Bro 1: "Hey guys! I've come up with this great idea, I call it a start code! You could assign everyone a unique code, so that people can know that they have the right vehicle."
Bro 2: "I have an even better idea! So that you don't have to go up to the car to find out, why not display the start code on the exterior of the car, so you can see it from a distance?"
Because number plates are 100% reliable and cloned plates aren't a huge problem with criminals....
I'm assuming the start code would work as a one time token the driver tells you before you get in? It could be anything, but something like a famous spy movie quote could add an air of mystery to every journey :)
I don't recall hearing about a lot of problems with people showing up in cars that have a clone of the plate for the rideshare you called for. Uber normally shows up in less than 5 minutes (in every major city I've visited, if you live in a rural area I'm sure it takes longer). Intercepting that would be pretty difficult.

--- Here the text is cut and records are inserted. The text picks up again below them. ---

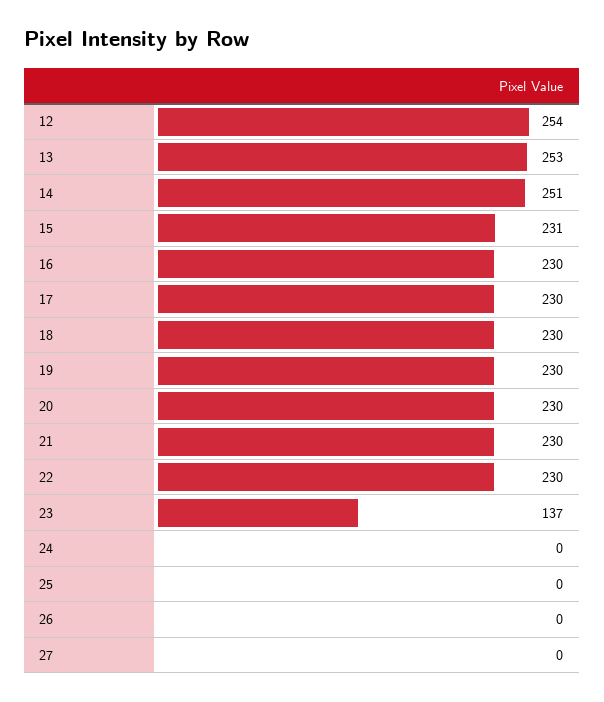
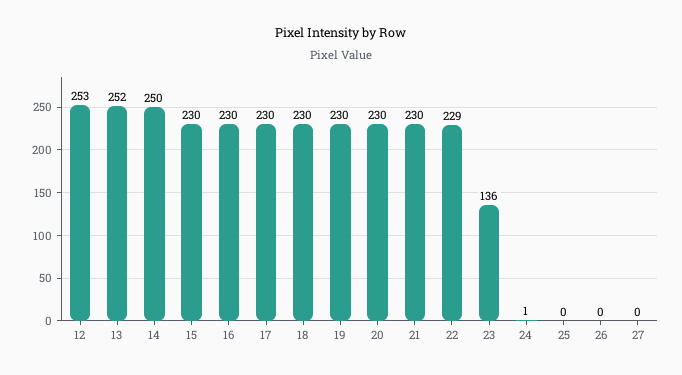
  {
-   "12": 254,
+   "12": 253,
-   "13": 253,
+   "13": 252,
-   "14": 251,
+   "14": 250,
-   "15": 231,
+   "15": 230,
    "16": 230,
    "17": 230,
    "18": 230,
    "19": 230,
    "20": 230,
    "21": 230,
-   "22": 230,
+   "22": 229,
-   "23": 137,
+   "23": 136,
-   "24": 0,
+   "24": 1,
    "25": 0,
    "26": 0,
    "27": 0
  }

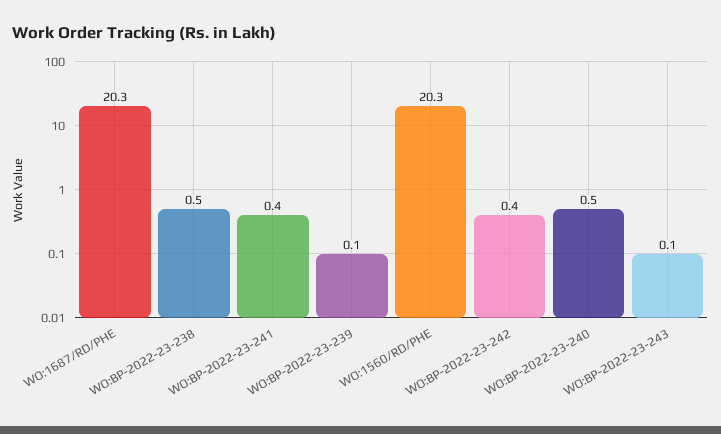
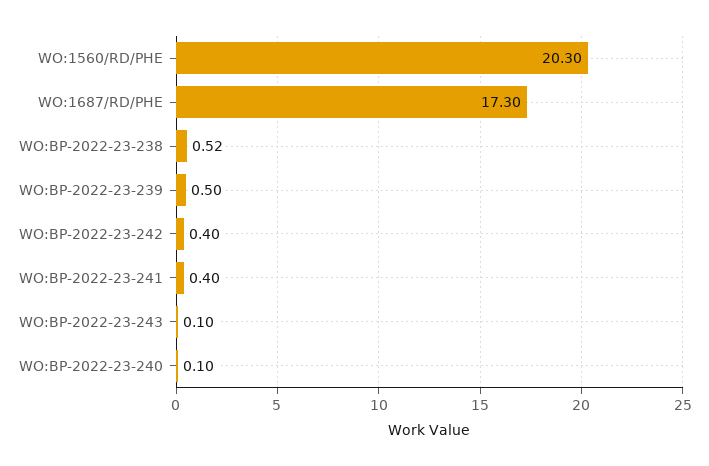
  {
-   "WO:1687/RD/PHE": 20.3,
+   "WO:1687/RD/PHE": 17.3,
    "WO:BP-2022-23-238": 0.52,
    "WO:BP-2022-23-241": 0.4,
-   "WO:BP-2022-23-239": 0.1,
+   "WO:BP-2022-23-239": 0.5,
    "WO:1560/RD/PHE": 20.3,
    "WO:BP-2022-23-242": 0.4,
-   "WO:BP-2022-23-240": 0.5,
+   "WO:BP-2022-23-240": 0.1,
    "WO:BP-2022-23-243": 0.1
  }

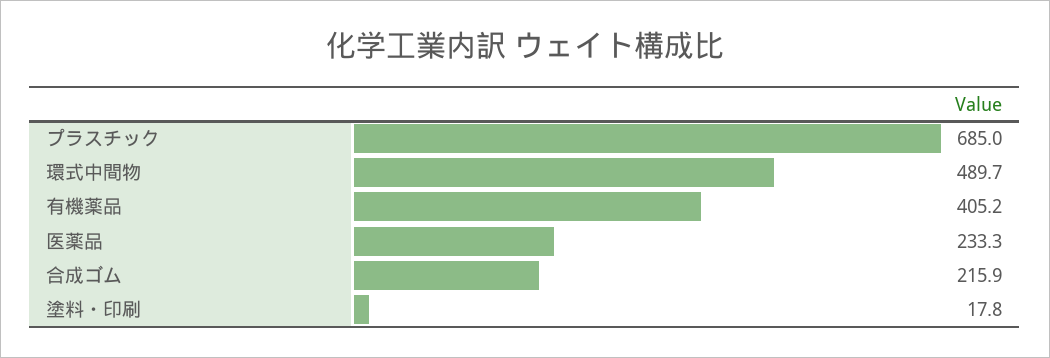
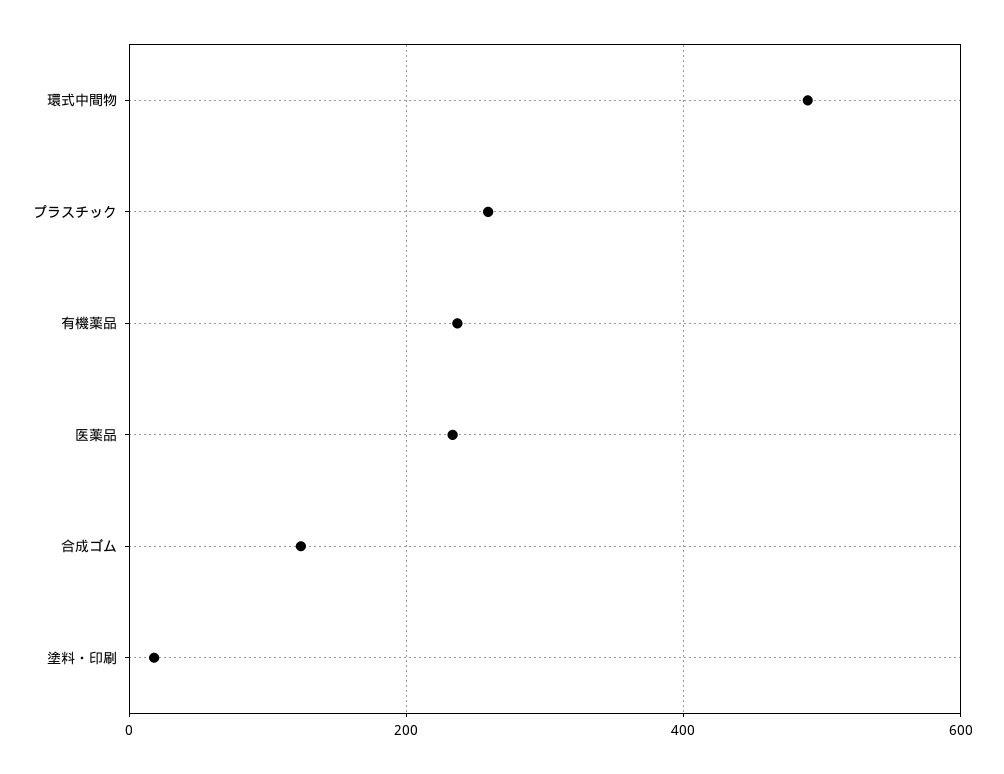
  {
-   "プラスチック": 685,
+   "プラスチック": 260,
    "環式中間物": 489.7,
-   "有機薬品": 405.2,
+   "有機薬品": 240,
    "医薬品": 233.3,
-   "合成ゴム": 215.9,
+   "合成ゴム": 120,
    "塗料・印刷": 17.8
  }

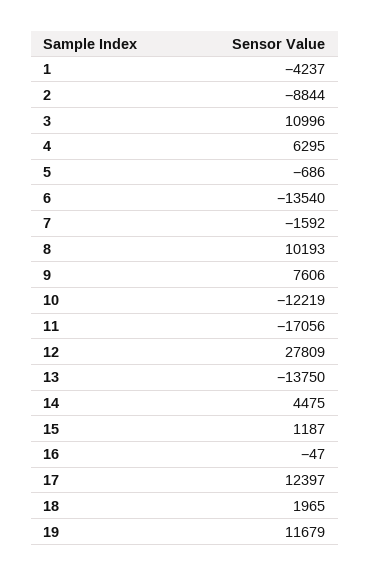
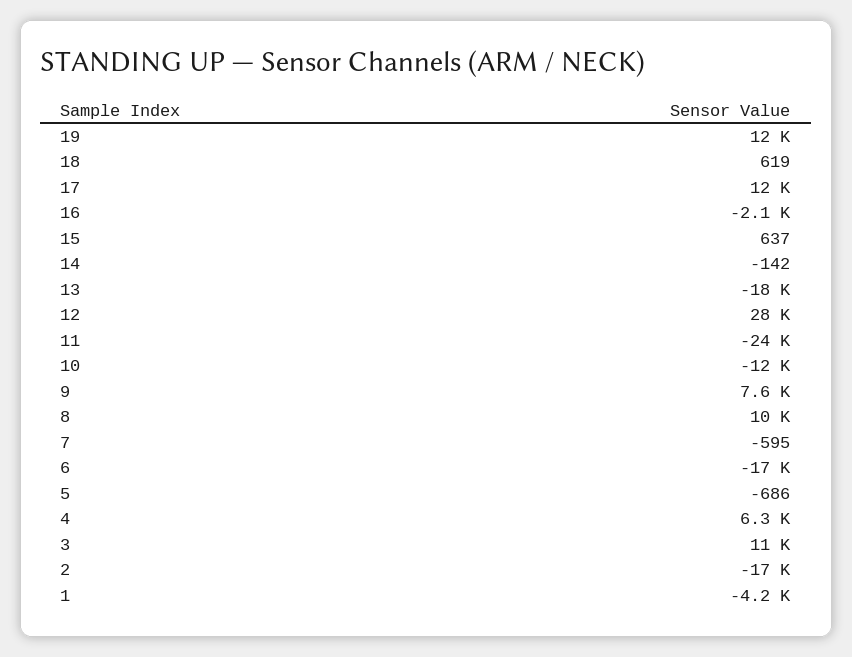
  {
    "1": -4237,
-   "2": -8844,
+   "2": -17000,
    "3": 10996,
    "4": 6295,
    "5": -686,
-   "6": -13540,
+   "6": -17000,
-   "7": -1592,
+   "7": -595,
    "8": 10193,
    "9": 7606,
    "10": -12219,
-   "11": -17056,
+   "11": -24000,
    "12": 27809,
-   "13": -13750,
+   "13": -18000,
-   "14": 4475,
+   "14": -142,
-   "15": 1187,
+   "15": 637,
-   "16": -47,
+   "16": -2100,
    "17": 12397,
-   "18": 1965,
+   "18": 619,
    "19": 11679
  }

Pub/club kicks out, several vehicles turn up, drunk folk fall in, it's only later they realise they're in the wrong vehicle. See it happen a lot, driver asks if you're $accountholder, "yeah mate" and jump in.
I suspect the token is supposed to work the other way around, the passenger gives the driver the code, so the latter knows he has the right dribbling mess on board.
"I suspect the token is supposed to work the other way around, the passenger gives the driver the code, so the latter knows he has the right dribbling mess on board."
Nope, I checked and it's a four-digit code the passenger sets and the driver gives over. So absolutely no greater protection than the number plate.